---- Study material

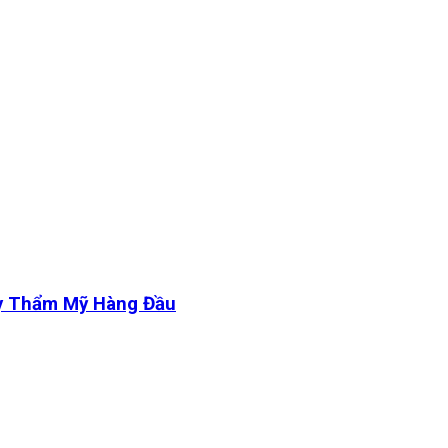
y Thẩm Mỹ Hàng Đầu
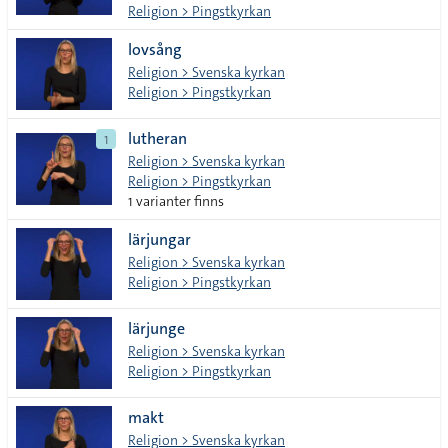
Religion > Pingstkyrkan
lovsång
Religion > Svenska kyrkan
Religion > Pingstkyrkan
lutheran
1
Religion > Svenska kyrkan
Religion > Pingstkyrkan
1 varianter finns
lärjungar
Religion > Svenska kyrkan
Religion > Pingstkyrkan
lärjunge
Religion > Svenska kyrkan
Religion > Pingstkyrkan
makt
Religion > Svenska kyrkan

--------

:: Exercise goal ::
All of the data gets printed again exactly; the pictures do not.

:: Task result ::
y Thẩm Mỹ Hàng Đầu
Religion > Pingstkyrkan
lovsång
Religion > Svenska kyrkan
Religion > Pingstkyrkan
lutheran
1
Religion > Svenska kyrkan
Religion > Pingstkyrkan
1 varianter finns
lärjungar
Religion > Svenska kyrkan
Religion > Pingstkyrkan
lärjunge
Religion > Svenska kyrkan
Religion > Pingstkyrkan
makt
Religion > Svenska kyrkan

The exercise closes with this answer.